Another thing to keep in mind is that the cases should be big enough to accommodate the motherboard and the graphic card. Small cases are suited for work PCs, while bigger ones are better suited for gaming ones.
Seeing how much energy a gaming PC utilizes, it is apparent that it would generate a large amount of heat. Therefore, in order to ensure that your PC components do not heat up, a proper cooling system is required. This includes installing fans for inlets and exhausts.
The inlets push cold air inside the cabinet, while the exhausts push the hot air out from the rig. If you increase the number of fans, the power consumption will go up, and at the same time, the cooling efficiency will also increase. So keep in mind, a good gaming PC requires a proper ventilation system.
Some gaming PCs also make use of water to cool the requisite parts. If done by an amateur, it can backfire. Hence it is usually done by professionals. But in the end, there is only one goal: to reduce the temperature inside the PC.
Gaming PCs nowadays have the usual telltale RGB colors. That is done purely to increase the aesthetic nature of the PC. Lights inside the cabinet help showcase your specs and the rig in general, while lights outside it are used to flood the immediate vicinity of the PC with a soft and changing glow.

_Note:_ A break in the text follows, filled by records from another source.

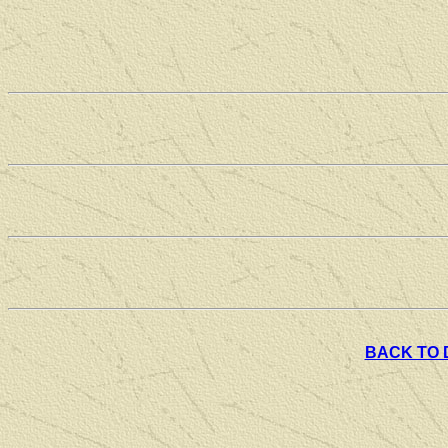
BACK TO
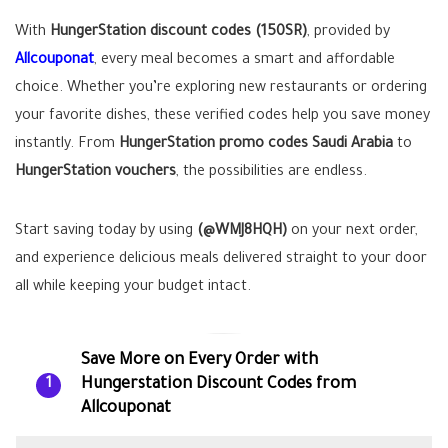
With
HungerStation discount codes (150SR)
, provided by
Allcouponat
, every meal becomes a smart and affordable
choice. Whether you’re exploring new restaurants or ordering
your favorite dishes, these verified codes help you save money
instantly. From
HungerStation promo codes Saudi Arabia
to
HungerStation vouchers
, the possibilities are endless.
Start saving today by using
(@WMJ8HQH)
on your next order,
and experience delicious meals delivered straight to your door
all while keeping your budget intact.
Save More on Every Order with
Hungerstation Discount Codes from
1
Allcouponat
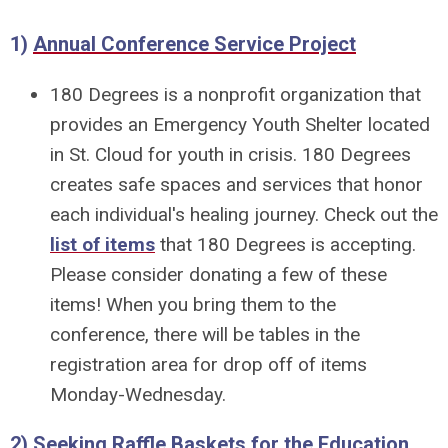
1)
Annual Conference Service Project
180 Degrees is a nonprofit organization that
provides an Emergency Youth Shelter located
in St. Cloud for youth in crisis. 180 Degrees
creates safe spaces and services that honor
each individual's healing journey. Check out the
list of items
that 180 Degrees is accepting.
Please consider donating a few of these
items! When you bring them to the
conference, there will be tables in the
registration area for drop off of items
Monday-Wednesday.
2)
Seeking Raffle Baskets for the Education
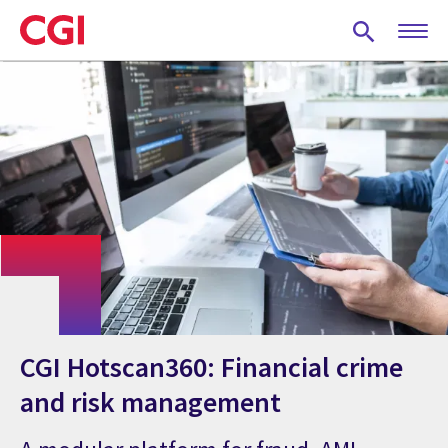
Skip
to
main
content
CGI Hotscan360: Financial crime
and risk management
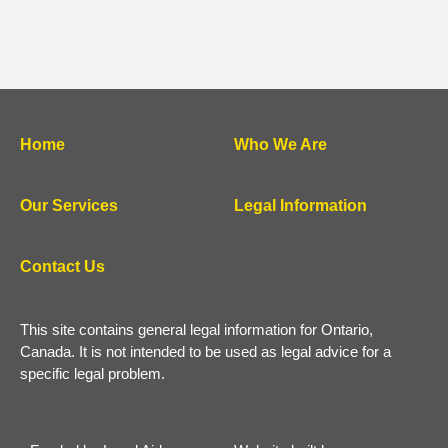
Home
Who We Are
Our Services
Legal Information
Contact Us
This site contains general legal information for Ontario,
Canada. It is not intended to be used as legal advice for a
specific legal problem.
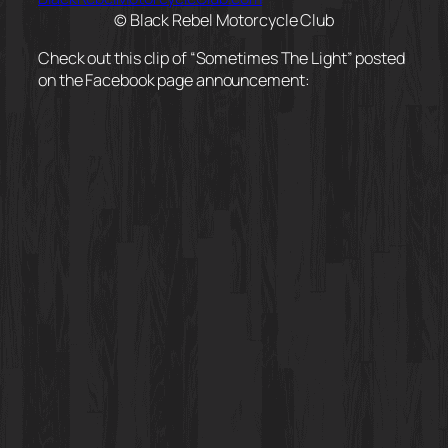
© Black Rebel Motorcycle Club
Check out this clip of “Sometimes The Light” posted
on the Facebook page announcement:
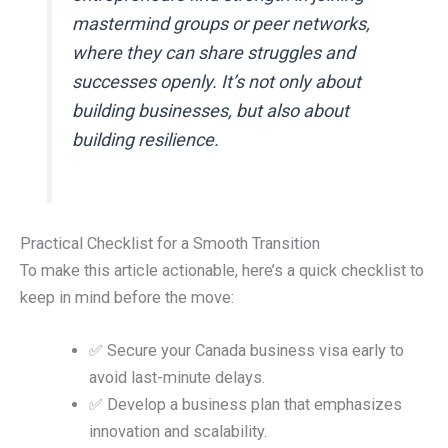
mastermind groups or peer networks,
where they can share struggles and
successes openly. It’s not only about
building businesses, but also about
building resilience.
Practical Checklist for a Smooth Transition
To make this article actionable, here’s a quick checklist to
keep in mind before the move:
✅ Secure your Canada business visa early to
avoid last-minute delays.
✅ Develop a business plan that emphasizes
innovation and scalability.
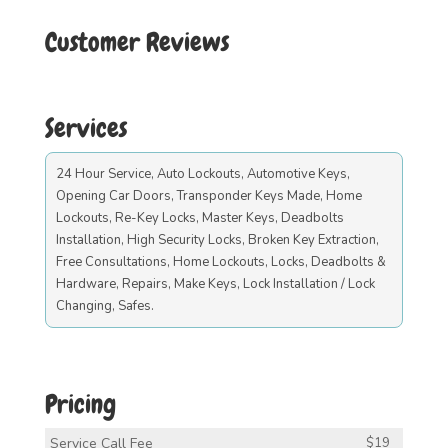
Customer Reviews
Services
24 Hour Service, Auto Lockouts, Automotive Keys,
Opening Car Doors, Transponder Keys Made, Home
Lockouts, Re-Key Locks, Master Keys, Deadbolts
Installation, High Security Locks, Broken Key Extraction,
Free Consultations, Home Lockouts, Locks, Deadbolts &
Hardware, Repairs, Make Keys, Lock Installation / Lock
Changing, Safes.
Pricing
Service Call Fee
$19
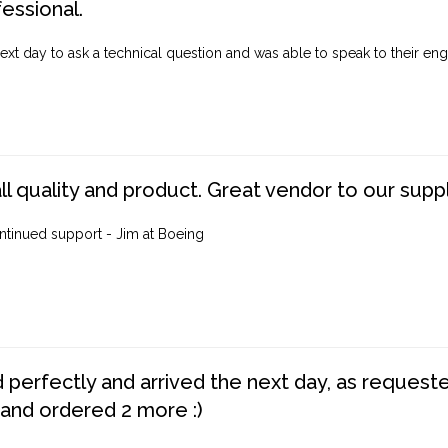
fessional.
ext day to ask a technical question and was able to speak to their engi
ll quality and product. Great vendor to our suppl
ntinued support - Jim at Boeing
perfectly and arrived the next day, as requested,
 and ordered 2 more :)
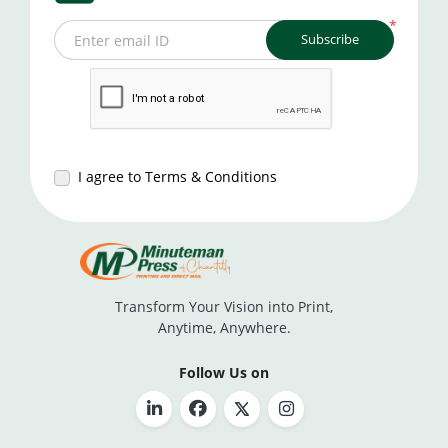
*
Subscribe
Enter email ID
I agree to Terms & Conditions
Transform Your Vision into Print,
Anytime, Anywhere.
Follow Us on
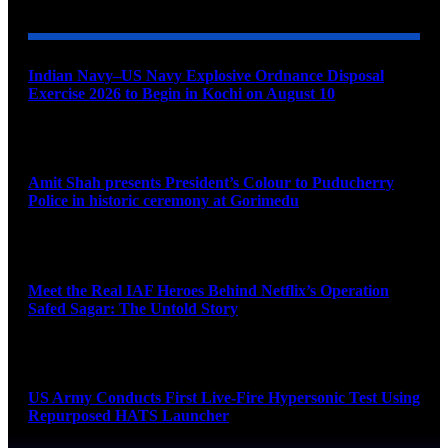
Indian Navy–US Navy Explosive Ordnance Disposal
Exercise 2026 to Begin in Kochi on August 10
August 9, 2026
Amit Shah presents President’s Colour to Puducherry
Police in historic ceremony at Gorimedu
August 9, 2026
Meet the Real IAF Heroes Behind Netflix’s Operation
Safed Sagar: The Untold Story
August 9, 2026
US Army Conducts First Live-Fire Hypersonic Test Using
Repurposed HATS Launcher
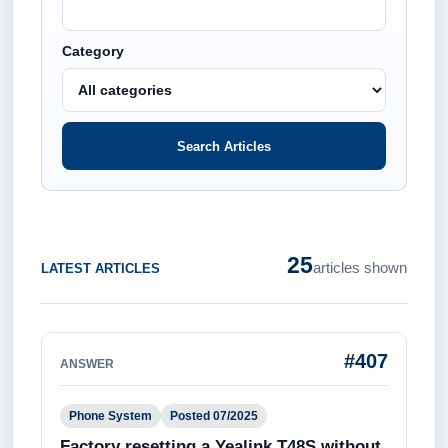
Category
Search Articles
25
articles shown
LATEST ARTICLES
#407
ANSWER
Phone System
Posted 07/2025
Factory resetting a Yealink T48S without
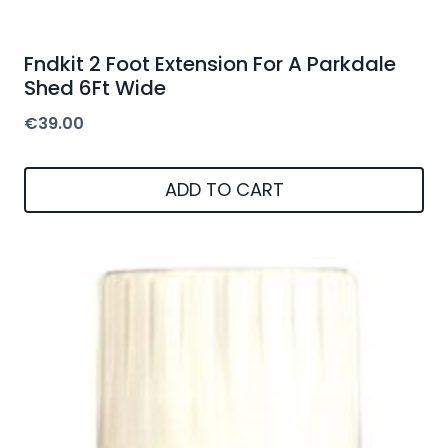
Fndkit 2 Foot Extension For A Parkdale
Shed 6Ft Wide
€
39.00
ADD TO CART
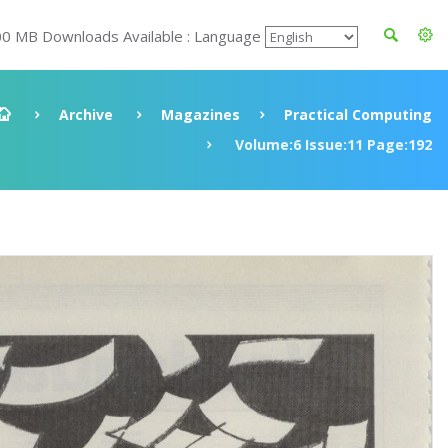
00 MB Downloads Available : Language
Archive
Magazines
Practical Computing
Volume:6 Issue:11 Page:192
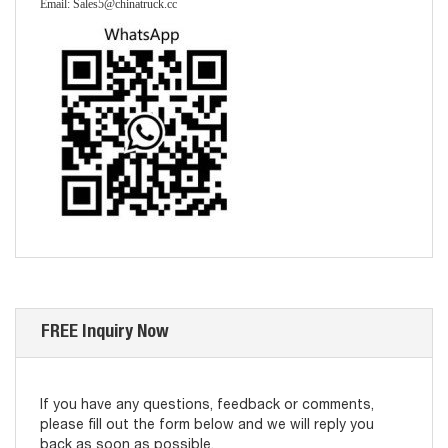
Email: Sales5@chinatruck.cc
FREE Inquiry Now
If you have any questions, feedback or comments,
please fill out the form below and we will reply you
back as soon as possible.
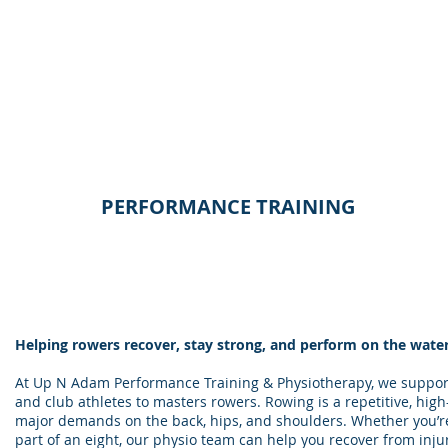
PERFORMANCE TRAINING
Helping rowers recover, stay strong, and perform on the wate
At Up N Adam Performance Training & Physiotherapy, we suppor
and club athletes to masters rowers. Rowing is a repetitive, high
major demands on the back, hips, and shoulders. Whether you’re
part of an eight, our physio team can help you recover from in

Most often, the RGB color scheme is used, with many people nowadays opting for monochrome colors. This is not important, though. There are countless examples of PCs that do not showcase any RGB lighting effect, yet they are monstrous powerhouses.
It all comes down to the individual choice in the end. RGB or No RGB, lightning does not affect the performance of the PC in any manner.
These are the components that are attached to your computer. We will take a look at some of the essential peripherals required for a good gaming PC.
After investing heavily into the GPU,you need something to watch the results of the GPU’s work on. That is where the monitor comes in. You should opt for 2K or 4K monitors to bring out the colors and make the picture more vibrant.
Refresh rate is another thing that should be kept in mind. It refers to the number of times your screen is refreshed in a single second. Opt for a 144Hz or a 120 Hz screen for regular gaming and 200+ Hz for professional eSport gaming.
Ensure that the mouse is ergonomic and fits your hand perfectly. It should also have multiple DPI settings (sensitivity settings) that can allow you to change your mouse speed in an instant. Lighting effects are extra, that while fun to have, they are not helpful. Keep a good lookout for mouses with multiple programmable buttons, as they would help you a lot in professional levels of gaming.
Opt for a mechanical keyboard that is comfy to use and does not cause pain in your wrist. Colorful keyboards are good to have, as they can allow you to type and see, even in dim and dark environments.
The keys should also be kept in mind, as there are many different sizes available. Put good research into whether you want a num pad or not, or if you desire the arrow keys or not. Smaller and compact mechanical keyboards are pretty aesthetic to look at and use.
These are the fundamental aspects of a gaming PC. It might seem like a lot, but once you dive into the world of gaming electronics, it will be easy to understand and talk about. There are a few rules of thumb to keep in mind- newer generations are closer, but provide a better return on investment in the long run, heat is the enemy of any system, GPU is the most essential aspect of the computer after CPU, and finally, you can never have too much RAM.
Keep these things in mind, and you will surely build one of the best gaming pcs that suit you and your purposes.